I think the problem has to do with data-callback for the button. Since there are 2 separate form.submit(); lines in my code, it does not know which one to run.

My question is, how do I combine my stripe javascript with my hcaptcha javascript to get them to work together?

Errors:

'No such PaymentMethod' -> If I use data-callback="stripeSourceHandler"

'Unrecognized request URL (POST: /v1/payment_methods//attach)' -> if I use data-callback="onSubmit"

I don't believe this has anything to do with my server code. If I delete all hcaptcha code on my client side everything works server side. If I use the regular hcaptcha checkbox widget instead of tying to a button, everything works since there is no data-callback. But I want to tie hcaptcha to a button because it is better UX compared to the checkbox widget.

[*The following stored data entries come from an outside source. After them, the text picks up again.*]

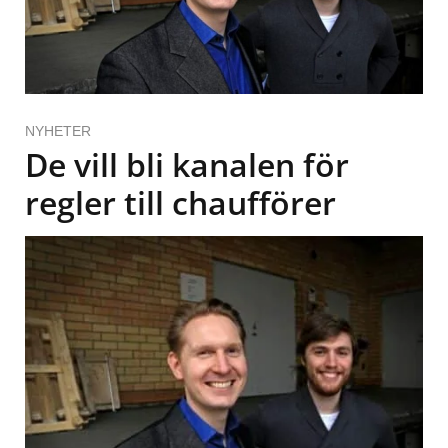
NYHETER
De vill bli kanalen för
regler till chaufförer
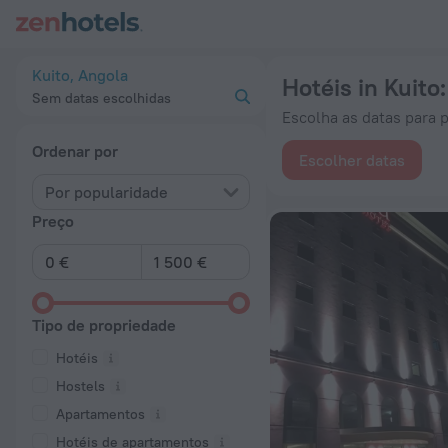
20 Melhores Hotéis in Kuito 2026 desde 161 € - Reserve Ago
Kuito, Angola
Hotéis in Kuito
Sem datas escolhidas
Escolha as datas para p
Ordenar por
Escolher datas
Por popularidade
Preço
Tipo de propriedade
Hotéis
Hostels
Apartamentos
Hotéis de apartamentos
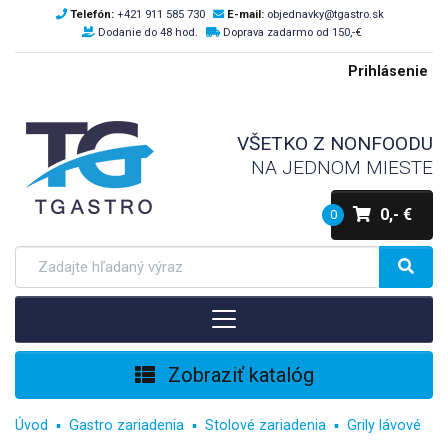
Telefón:
+421 911 585 730
E-mail:
objednavky@tgastro.sk
Dodanie do 48 hod.
Doprava zadarmo od 150,-€
Prihlásenie
VŠETKO Z NONFOODU
NA JEDNOM MIESTE
0,- €
0
Zobraziť katalóg
Úvod
Gastro zariadenia
Stolové zariadenia
Grily lávové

I use the onSubmit function in my other form webpages and hcaptcha works fine since stripe is not involved in those other form webpages.

Other ideas:

onSubmit does not call the part of the code that creates the Stripe PaymentMethod. Have the creation happen in its own function like callStripe() and then call that PaymentMethod create function after the captcha part.

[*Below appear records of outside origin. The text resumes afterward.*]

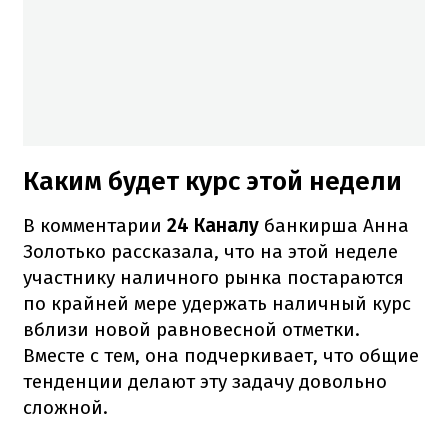
Каким будет курс этой недели
В комментарии
24 Каналу
банкирша Анна
Золотько рассказала, что на этой неделе
участнику наличного рынка постараются
по крайней мере удержать наличный курс
вблизи новой равновесной отметки.
Вместе с тем, она подчеркивает, что общие
тенденции делают эту задачу довольно
сложной.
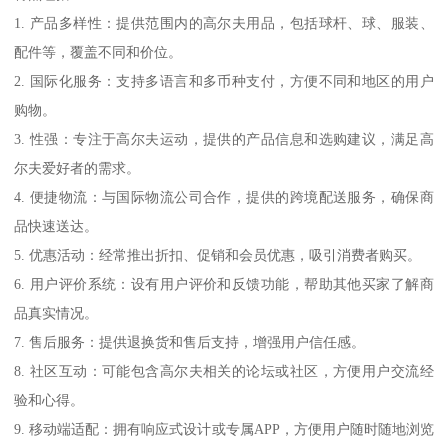
1. 产品多样性：提供范围内的高尔夫用品，包括球杆、球、服装、
配件等，覆盖不同和价位。
2. 国际化服务：支持多语言和多币种支付，方便不同和地区的用户
购物。
3. 性强：专注于高尔夫运动，提供的产品信息和选购建议，满足高
尔夫爱好者的需求。
4. 便捷物流：与国际物流公司合作，提供的跨境配送服务，确保商
品快速送达。
5. 优惠活动：经常推出折扣、促销和会员优惠，吸引消费者购买。
6. 用户评价系统：设有用户评价和反馈功能，帮助其他买家了解商
品真实情况。
7. 售后服务：提供退换货和售后支持，增强用户信任感。
8. 社区互动：可能包含高尔夫相关的论坛或社区，方便用户交流经
验和心得。
9. 移动端适配：拥有响应式设计或专属APP，方便用户随时随地浏览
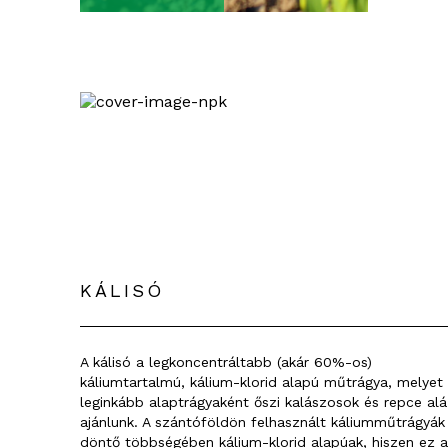
KÁLISÓ
A kálisó a legkoncentráltabb (akár 60%-os)
káliumtartalmú, kálium-klorid alapú műtrágya, melyet
leginkább alaptrágyaként őszi kalászosok és repce alá
ajánlunk. A szántóföldön felhasznált káliumműtrágyák
döntő többségében kálium-klorid alapúak, hiszen ez a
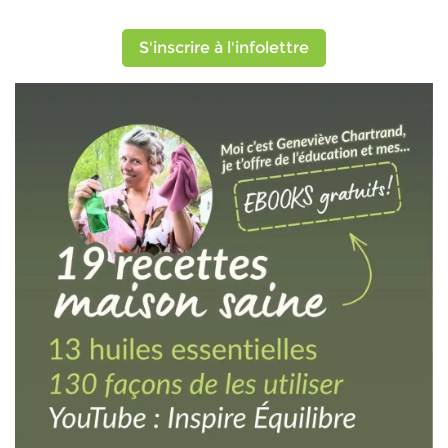
S'inscrire à l'infolettre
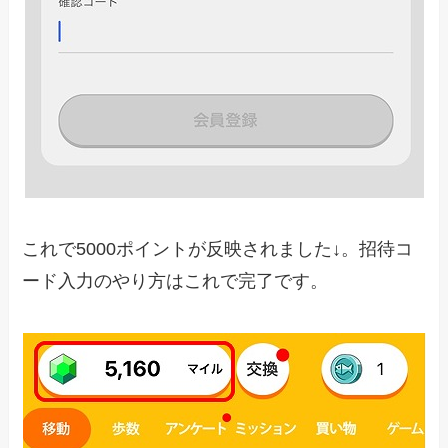
これで5000ポイントが反映されました↓。招待コ
ード入力のやり方はこれで完了です。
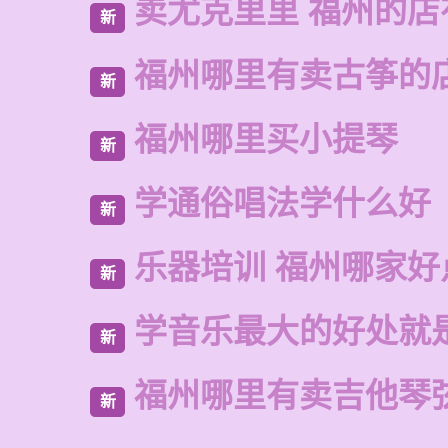
卖尤克里里 福州的店
新
福州哪里有卖古筝的
新
福州哪里买小提琴
新
学通俗唱法学什么好
新
乐器培训 福州哪家好
新
学音乐最大的好处就
新
福州哪里有卖吉他琴
新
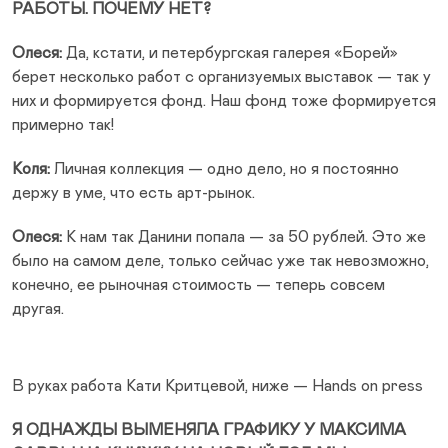
РАБОТЫ. ПОЧЕМУ НЕТ?
Олеся:
Да, кстати, и петербургская галерея «Борей»
берет несколько работ с организуемых выставок — так у
них и формируется фонд. Наш фонд тоже формируется
примерно так!
Коля:
Личная коллекция — одно дело, но я постоянно
держу в уме, что есть арт-рынок.
Олеся:
К нам так Данини попала — за 50 рублей. Это же
было на самом деле, только сейчас уже так невозможно,
конечно, ее рыночная стоимость — теперь совсем
другая.
В руках работа Кати Критцевой, ниже — Hands on press
Я ОДНАЖДЫ ВЫМЕНЯЛА ГРАФИКУ У МАКСИМА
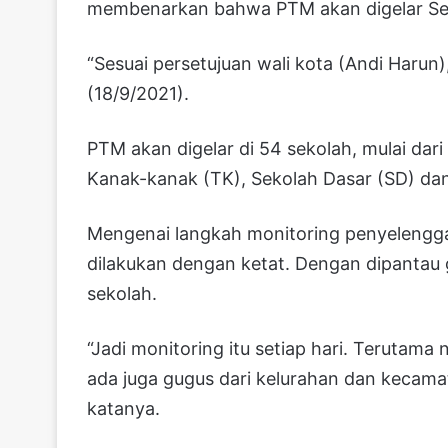
membenarkan bahwa PTM akan digelar Sen
“Sesuai persetujuan wali kota (Andi Harun),
(18/9/2021).
PTM akan digelar di 54 sekolah, mulai dar
Kanak-kanak (TK), Sekolah Dasar (SD) d
Mengenai langkah monitoring penyelengg
dilakukan dengan ketat. Dengan dipantau
sekolah.
“Jadi monitoring itu setiap hari. Terutama
ada juga gugus dari kelurahan dan kecama
katanya.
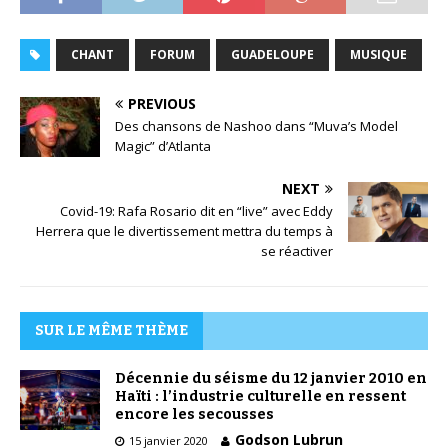
CHANT
FORUM
GUADELOUPE
MUSIQUE
PREVIOUS
Des chansons de Nashoo dans “Muva’s Model
Magic” d’Atlanta
NEXT
Covid-19: Rafa Rosario dit en “live” avec Eddy
Herrera que le divertissement mettra du temps à
se réactiver
SUR LE MÊME THÈME
Décennie du séisme du 12 janvier 2010 en
Haïti : l’industrie culturelle en ressent
encore les secousses
Godson Lubrun
15 janvier 2020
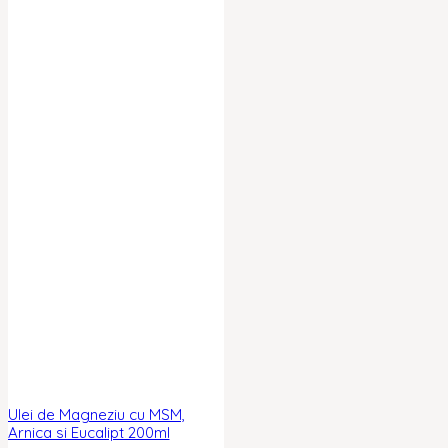
Ulei de Magneziu cu MSM,
Arnica si Eucalipt 200ml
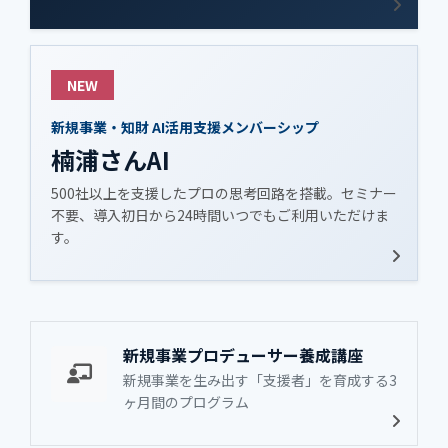
NEW
新規事業・知財 AI活用支援メンバーシップ
楠浦さんAI
500社以上を支援したプロの思考回路を搭載。セミナー
不要、導入初日から24時間いつでもご利用いただけま
す。
新規事業プロデューサー養成講座
新規事業を生み出す「支援者」を育成する3
ヶ月間のプログラム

Call hcaptcha.render() to show the captcha and after that create the PaymentMethod and submit the form

1

There are 1 answers

6
Nolan H On

What actually triggers the captcha flow? The onSubmit doesn't appear to have anything explicitly connected to that. Otherwise you ought to be able to chain the sequence of 3 blocks together:

  1. Allow hcaptcha to bind and call onSubmit (or some other function), remove the form.submit() call
  2. Split your form event handler callback into a standalone function and call that after the captcha
  3. stripeSourceHandler should already be called as a callback

Note that you'll also want to make sure you verify the hcaptca result server-side.

Separately, do you not have a problem with recursion? Your form submit listener (form.addEventListener("submit", ...)) ends up calling stripeSourceHandler which itself calls form.submit().